Myalgic encephalomyelitis, also known as chronic fatigue syndrome (CFS), is a complex condition that affects multiple body systems. It can cause a wide range of symptoms, including unrefreshing sleep, cognitive problems and orthostatic intolerance (problems with balance). It may be mild or severe. People with ME/CFS score worse on quality of life surveys than those with depression or anxiety, cancer, heart disease, renal failure, lung disease and multiple sclerosis.
ME can start suddenly or develop more gradually. It often follows an infection, but not always. It can also appear after a surgical procedure, or after a large hormonal shift, such as pregnancy or menopause.

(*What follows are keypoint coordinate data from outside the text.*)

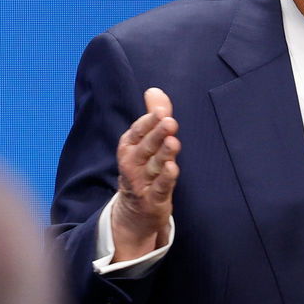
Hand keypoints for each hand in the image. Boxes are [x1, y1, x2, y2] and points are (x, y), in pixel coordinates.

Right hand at [111, 87, 179, 261]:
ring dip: (163, 154)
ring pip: (153, 166)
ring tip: (173, 142)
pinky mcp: (153, 199)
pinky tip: (172, 168)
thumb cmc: (144, 169)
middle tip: (169, 121)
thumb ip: (153, 117)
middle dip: (157, 134)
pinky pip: (159, 187)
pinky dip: (165, 179)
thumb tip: (154, 90)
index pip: (137, 132)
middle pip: (145, 147)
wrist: (134, 212)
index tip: (160, 111)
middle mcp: (132, 164)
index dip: (148, 122)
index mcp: (129, 148)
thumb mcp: (147, 143)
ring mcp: (141, 183)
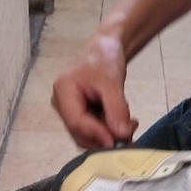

It can happen in anyone, but it is more common in women than in men.
In the UK, the charity Action for ME estimates that 250,000 people have ME/CFS. For most people with the illness, it is the main reason they cannot work, and can have a serious impact on their social lives. The most common symptom is extreme tiredness, which can make it difficult to think and concentrate.
Other symptoms include pain, dizziness and near fainting, periods of bloating and constipation, problems regulating temperature, trouble with thinking or memory and poor balance and coordination. People with ME/CFS are more likely to be unable to work and less able to care for themselves than people with other health conditions.
It is not known what causes ME/CFS, but it is thought to be a combination of genetic and environmental factors. A new research project, DecodeME, is working to find out if genetic differences play a role.
Currently, there is no cure for ME/CFS, but treatments can help to manage symptoms and improve quality of life. These can include exercise, cognitive behavioural therapy and medicines to help with sleep, pain and other problems. Many patients find it helpful to keep a diary of their symptoms and take this to their GP so that they can be diagnosed earlier.
There is no test to diagnose ME, but doctors can be more sure of a diagnosis if other possible causes for the patient’s symptoms have been excluded. This is important because ME can be mistaken for other illnesses, and some doctors do not recognise it. Getting a diagnosis and accessing treatment is even more important for people living with the milder form of the illness, which can be difficult to identify. The charity Sense has published guidelines to support health professionals in diagnosing ME/CFS. It recommends that GPs ask patients about their fatigue and history of any symptoms, such as memory or concentration problems, and that they refer those with ME/CFS to specialists. It also recommends that health professionals look for evidence of underlying illness such as blood tests and MRI scans.